Ja, ich denke, das passt sehr gut, denn es dreht sich ja alles um die Wikinger - Thematik! Und alle drei Bands zusammen ziehen eine größere Menge an als jede dieser drei Bands alleine.



Siehst Du denn Unterschiede beim Publikum in den verschiedenen Ländern?



Ja; im Moment sind wir gerade in Osteuropa unterwegs, und ich finde, dass die Leute hier viel enthusiastischer sind. Das kann daran liegen, dass sie insgesamt weniger Geld zur Verfügung haben. In Italien war das Publikum ähnlich euphorisch bei der Sache. In Deutschland und Österreich braucht man wahrscheinlich etwas mehr, die Massen zu begeistern, denn dort sind die Leute in Sachen Metal etwas übersättigt. Das ist hier nicht so, darum merkt man den Unterschied auch deutlich!

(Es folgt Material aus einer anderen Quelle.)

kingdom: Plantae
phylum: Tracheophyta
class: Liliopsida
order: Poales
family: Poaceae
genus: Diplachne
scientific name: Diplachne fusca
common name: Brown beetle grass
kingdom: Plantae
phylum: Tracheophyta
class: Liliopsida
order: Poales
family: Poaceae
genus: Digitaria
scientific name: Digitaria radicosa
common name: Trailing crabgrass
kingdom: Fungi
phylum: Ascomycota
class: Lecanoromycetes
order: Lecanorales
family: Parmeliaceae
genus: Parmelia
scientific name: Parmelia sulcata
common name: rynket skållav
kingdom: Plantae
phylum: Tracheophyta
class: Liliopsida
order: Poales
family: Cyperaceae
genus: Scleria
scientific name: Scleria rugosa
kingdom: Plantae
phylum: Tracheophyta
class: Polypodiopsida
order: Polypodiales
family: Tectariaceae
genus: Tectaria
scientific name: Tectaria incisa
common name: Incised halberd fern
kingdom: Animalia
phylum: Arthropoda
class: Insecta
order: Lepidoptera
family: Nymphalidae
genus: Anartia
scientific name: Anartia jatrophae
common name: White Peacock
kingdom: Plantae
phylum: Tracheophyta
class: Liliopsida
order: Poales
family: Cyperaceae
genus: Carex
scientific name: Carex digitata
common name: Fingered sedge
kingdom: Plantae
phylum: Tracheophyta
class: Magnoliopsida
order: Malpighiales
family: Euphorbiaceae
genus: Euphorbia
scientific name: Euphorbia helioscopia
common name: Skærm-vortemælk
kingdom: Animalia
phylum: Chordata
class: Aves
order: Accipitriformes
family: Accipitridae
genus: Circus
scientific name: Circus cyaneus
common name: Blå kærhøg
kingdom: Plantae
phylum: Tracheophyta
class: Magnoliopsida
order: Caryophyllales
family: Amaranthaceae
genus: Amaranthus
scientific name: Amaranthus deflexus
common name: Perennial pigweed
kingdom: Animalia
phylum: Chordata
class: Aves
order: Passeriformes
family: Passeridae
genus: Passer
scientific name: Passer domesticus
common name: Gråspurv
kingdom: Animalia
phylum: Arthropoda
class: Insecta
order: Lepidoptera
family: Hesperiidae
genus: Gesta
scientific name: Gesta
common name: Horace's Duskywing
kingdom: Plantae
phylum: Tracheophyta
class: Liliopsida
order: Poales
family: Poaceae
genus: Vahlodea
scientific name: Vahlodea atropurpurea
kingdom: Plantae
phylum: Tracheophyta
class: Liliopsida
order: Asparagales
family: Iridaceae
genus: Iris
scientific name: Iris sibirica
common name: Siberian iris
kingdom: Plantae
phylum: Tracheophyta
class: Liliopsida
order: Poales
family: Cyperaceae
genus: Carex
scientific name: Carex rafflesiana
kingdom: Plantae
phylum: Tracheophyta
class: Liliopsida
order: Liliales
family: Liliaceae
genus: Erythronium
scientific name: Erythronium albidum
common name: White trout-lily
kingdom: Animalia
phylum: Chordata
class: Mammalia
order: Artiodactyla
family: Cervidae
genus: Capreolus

Denkst Du denn, dass die Fans vorwiegend wegen AMON AMARTH kommen, oder erfreuen sie sich eher am gesamten Package zu gleichen Teilen?



Nun, ich habe mit Leuten gesprochen, die nur wegen uns gekommen sind, genauso mit Leuten, die nur wegen WINTERSUN da waren. Aber letztendlich kommen vermutlich mindestens 80% um AMON AMARTH zu sehen, denke ich.



Ihr habt ja hier in Deutschland auch gerade eine Tour mit DIE APOKALYPTISCHEN REITER abgeschlossen. Wie war denn diese Erfahrung für Euch?



Das war echt eine tolle Erfahrung und eine viel komfortablere Tour als diese hier, weil sie nur durch Deutschland und Österreich ging. Es gab da nicht so viel Fahrerei, und hier sind wir fast die ganze Zeit unterwegs, weil die Shows so weit auseinander liegen. Es ist auf dieser Tour hier sehr viel mehr harte Arbeit, während die andere Tour eher gemütlich war. Aber wir lieben das Touren im Allgemeinen, darum sind beide Erfahrungen sehr gut für uns!



Seid Ihr denn überrascht, dass Ihr in Deutschland so erfolgreich seid? Ich weiß noch, wie Ihr 2004 auf dem "Headbangers Open Air" gespielt habt. Die Menge ging richtig gut ab, und Euer zu diesem Zeitpunkt noch selbst produziertes Album "Eric The Red" ging innerhalb weniger Stunden weg wie warme Semmeln und war ausverkauft. Hättet Ihr das erwartet?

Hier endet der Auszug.